La réponse est différente dans les deux grandes œuvres que j’aborde dans le disque, c’est-à-dire la Sonate et les Préludes. Le style est très différent. La Sonate est plutôt tonale, rattachée à une filiation ravélienne, bartókienne. Le deuxième mouvement utilise la forme en arche, et dans sa construction, peut vraiment faire penser à Bartók, notamment dans la partie centrale qui peut rappeler certains passages de la Musique pour cordes, percussion et célesta. La Sonate est une œuvre de synthèse qui cumule beaucoup d’influences, mais qui est tout de même dans une certaine tradition.

Les Préludes au contraire sont davantage de la « musique contemporaine » dans ce que les gens en attendent : un langage complètement atonal, des jeux de résonance beaucoup plus complexes, des agrégats sonores infiniment plus complexes que dans la Sonate… Mais aussi, tout de même, une poésie et un sens du temps qui peuvent rapprocher de Debussy. Les Préludes se rattachent aussi à une filiation, ce ne sont pas des œuvres de tabula rasa.

À quoi se raccrocher pour écouter ces œuvres ? Je pense en particulier aux Préludes, d’un abord moins aisé que la Sonate…

Le disque commence avec des œuvres plutôt mystérieuses, dans la pénombre, à travers la confrontation entre des œuvres tardives de Liszt et les Préludes de Dutilleux, et va vers des œuvres plus lumineuses ou plus virtuoses, comme la Sonate de Dutilleux ; c’est une trajectoire, une dramaturgie de la pénombre, de l’incertitude, du doute, vers la lumière — une lumière qui d’ailleurs n’est pas forcément uniquement agréable, mais aussi parfois violente, stridente, aveuglante, voire insupportable. Peut-être que ces Préludes, qui sont peut-être plus difficiles d’abord, peuvent être mieux compris dans cette trajectoire-là.

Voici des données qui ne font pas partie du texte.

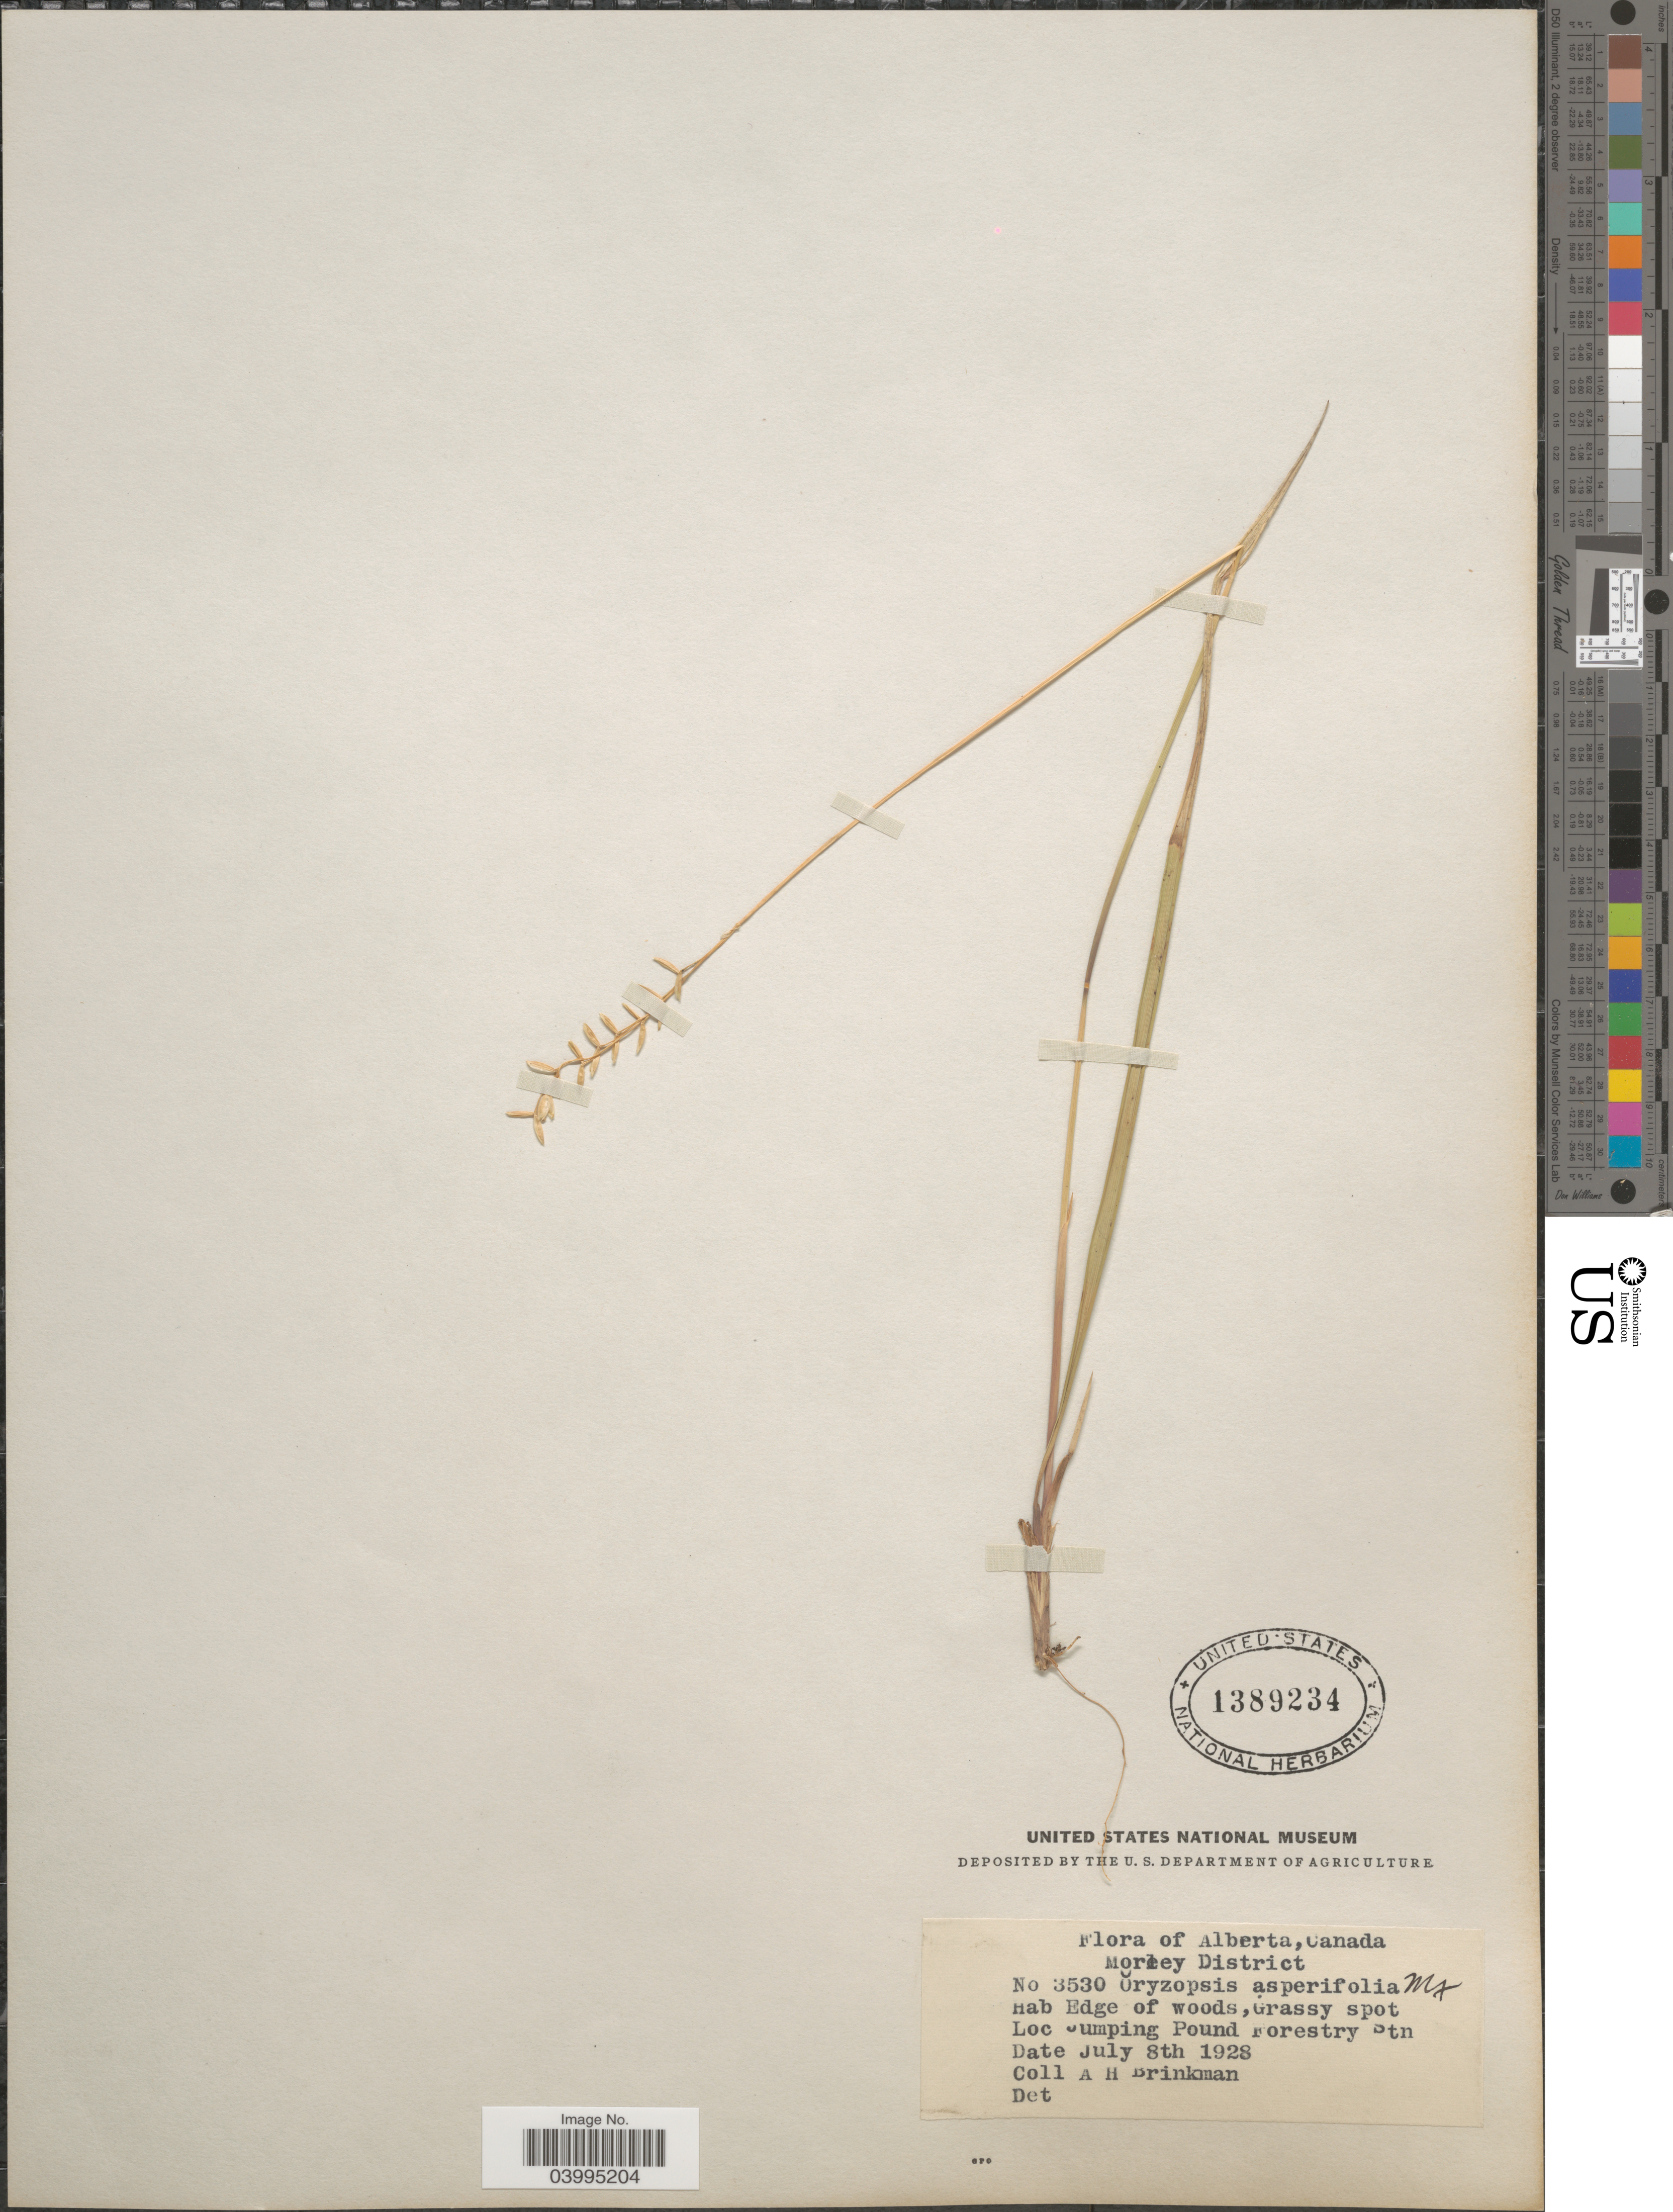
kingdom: Plantae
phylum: Tracheophyta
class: Liliopsida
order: Poales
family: Poaceae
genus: Oryzopsis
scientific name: Oryzopsis asperifolia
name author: Michx.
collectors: A. Brinkman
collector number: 3530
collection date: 1928-07-08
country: Canada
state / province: Alberta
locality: Morley District. Edge of woods, Grassy spot. Jumping Pound Forestry Stn.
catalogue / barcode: US 1389234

Écoutez-vous beaucoup les autres interprètes ?

Je n’écoute pas assez les pianistes contemporains… J’écoute beaucoup ceux du passé. J’ai une grande passion pour Rubinstein, pour Horowitz, pour Cortot, pour Edwin Fischer — qui est complètement sous-estimé, et devrait être placé au même niveau que Rubinstein ; il y a chez lui un naturel et un sens de la construction, de la forme, un équilibre parfait entre instinct et intellect… Mes contemporains, je les écoute au concert, je vais régulièrement au concert.

Pourriez-vous nous conseiller deux disques ? Par exemple d’œuvres de Dutilleux ?

Un disque de piano d’abord, l’intégrale de l’œuvre pour piano par Robert Levin (ECM). Robert Levin, très grand musicien américain, un grand pianofortiste, grand mozartien (il a enregistré plusieurs concertos avec l’Academy of Ancient Music dirigée par Christopher Hogwood), a également eu une grande activité de création contemporaine ; il a créé beaucoup d’œuvres de compositeurs américains, et il avait une grande amitié pour Dutilleux. Et son disque Dutilleux est une merveille.

Un autre disque que j’aime beaucoup, qui est un disque récent : les Correspondances, avec la soprano Barbara Hannigan et l’Orchestre philharmonique de Radi France dirigé Esa-Pekka Salonen. C’est une version exceptionnelle des Correspondances… Il y a aussi le concerto pour violoncelle sur le disque, Tout un monde lointain….

Et en dehors de Dutilleux ?

(Il réfléchit un instant.) Il y a un chef que j’aime beaucoup, c’est Ferenc Fricsay, alors disons sa Deuxième Symphonie de Brahms. J’ai vu en vidéo une répétition de la Moldau de Smetana par Fricsay qui m’a absolument fasciné par sa capacité à communiquer ses idées à l’orchestre, ses métaphores belles, poétiques et parlantes. J’ai écouté davantage ses enregistrements, et j’aime beaucoup, par exemple, cette Deuxième Symphonie de Brahms. J’aime aussi sa Cantate profane de Bartók aussi… C’est un chef qui est très straight to the point, droit au but, d’une grande éthique musicale, avec beaucoup de respect de la partition et une grande imagination.